In spite of her nightly rejection of his advances, Sir Pitt was slowly falling under her spell. Like most actors, he loved to talk. Or rather he loved to talk at Becky and he was convinced that she loved to help him write his memoirs.

By now, Sir Pitt had quite forgotten that he’d seen Becky’s true, authentic self that first night. He much preferred her cow-eyed, mouth slightly parted, as she made sure his Dictaphone was recording as he orated about his transcendent performance in the Scottish play and ‘Did I ever tell you about the time I nearly worked with Scorsese? I didn’t? Oh, good! You’ll like this story, Becky, is that thing recording?’ And Becky much preferred to spend her evenings in Pitt’s study where there was a roaring fire even though sometimes he came and sat right next to her on a cracked leather Chesterfield and begged her to stroke Little Pitt. But when Sir Pitt had his back to her as he paced about the room and performed, there were all sorts of interesting pieces of paper in full view, from bank statements and credit-card bills to the Post-it note with the WiFi password scrawled on it.

Becky had arrived at Queen’s Crawley halfway through September and by November, the children adored her almost as much as they feared her. Lady Crawley treated Becky as a trusted confidante, Mrs Tinker regarded her as an ally and Sir Pitt wanted nothing more than ‘to become better acquainted, my dear’, so he’d started to wash more regularly.

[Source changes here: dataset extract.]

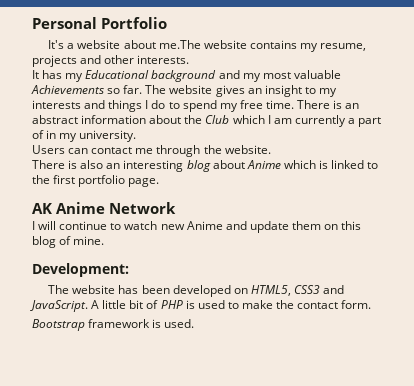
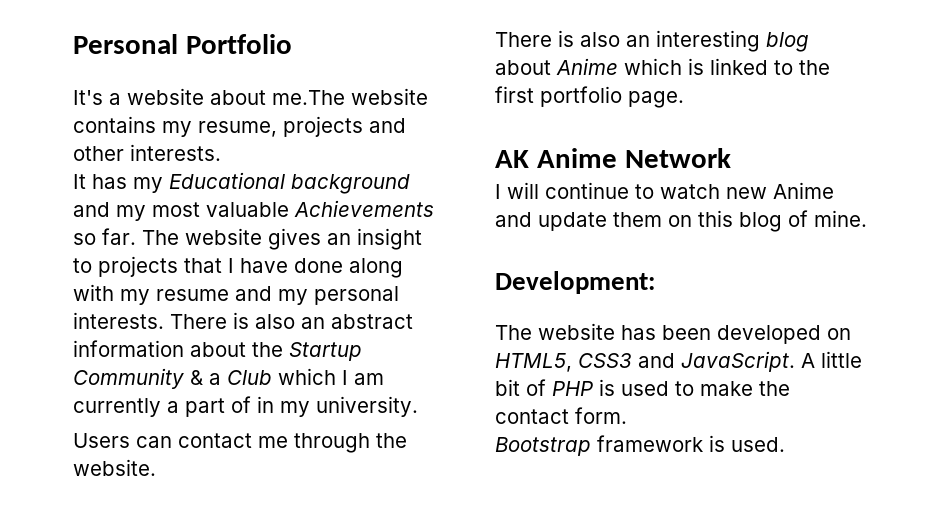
[318,88,337,97] [32,100,343,112] my interests and things I do to spend my free time. There is -> [98,256,403,278] [73,284,399,305] [73,312,295,329] projects that I have done along with my resume and my personal interests. There is also
(203, 119) none -> [289,342,362,361] [73,368,221,389] Startup Community & a

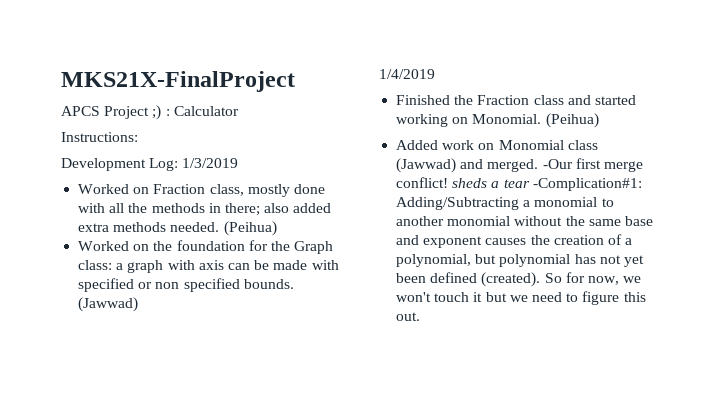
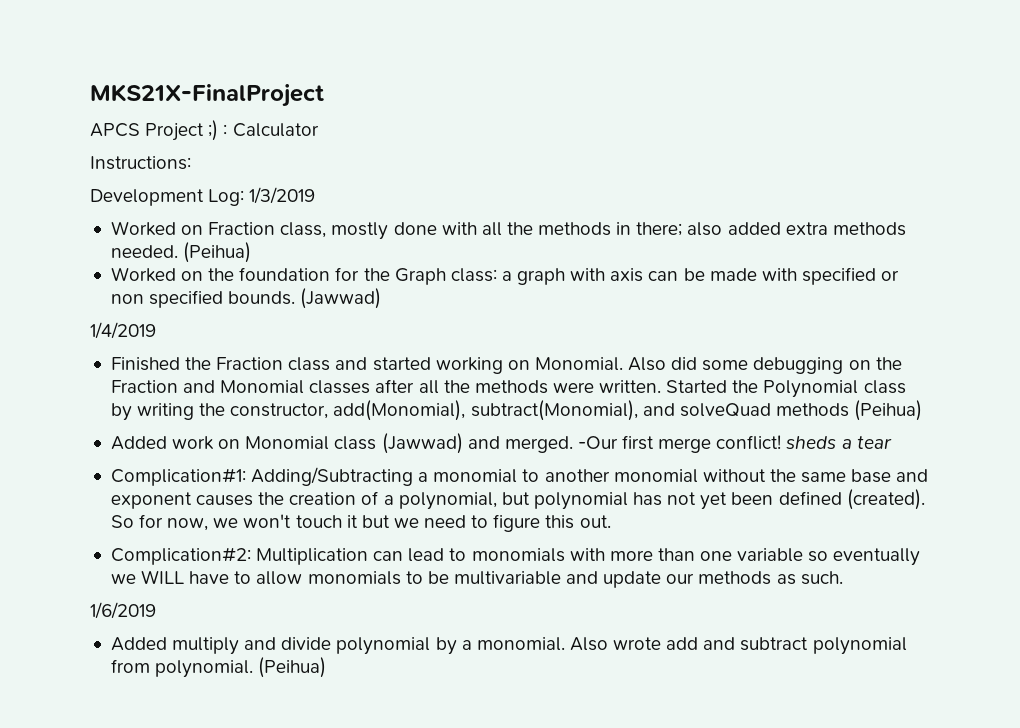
(542, 119) none -> [628,357,902,374] [110,379,906,398] [110,400,849,421] Also did some debugging on the Fraction and Monomial classes after all the methods were written. Started the Polynomial class by writing the constructor, add(Monomial), subtract(Monomial), and solveQuad methods
[532,178,642,191] -Complication#1: -> [110,468,246,486] // Complication#1:
(421, 316) none -> [110,547,921,566] [110,570,843,588] [90,602,156,619] [110,637,907,655] [110,657,327,678] // Complication#2: Multiplication can lead to monomials with more than one variable so eventually we WILL have to allow monomials to be multivariable and update our methods as such. // 1/6/2019 // Added multiply and divide polynomial by a monomial. Also wrote add and subtract polynomial from polynomial. (Peihua)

It wasn’t the bright lights and the riches that Becky craved, but she was biding her time. Waiting. Sir Pitt was only semi-retired and he was still a famous actor. Sooner or later, he’d have to take another job, if only to pay the colossal tax bill that Becky had come across, and it wouldn’t be such a leap for Becky to make the move from nanny to PA. To swap nursery for film set where she could forge all sorts of useful friendships. Or maybe Rawdon Crawley might visit, Pitt’s youngest son from his first marriage, who Becky had on a google alert. He had brooding good looks and a successful film career, which was sure to become even more successful once he stopped gambling, drinking and partying hard with the young Hollywood set. He just needed the love of a good woman to steer him right.

In the meantime, the days passed in a quiet kind of monotony until Becky thought she might go mad with the boredom of it all. And just when she was trying desperately to come up with an exit strategy because she was twenty and she was wasting her best days and all her best assets in muddy Mudbury, Dame Matilda Crawley came to stay for Christmas.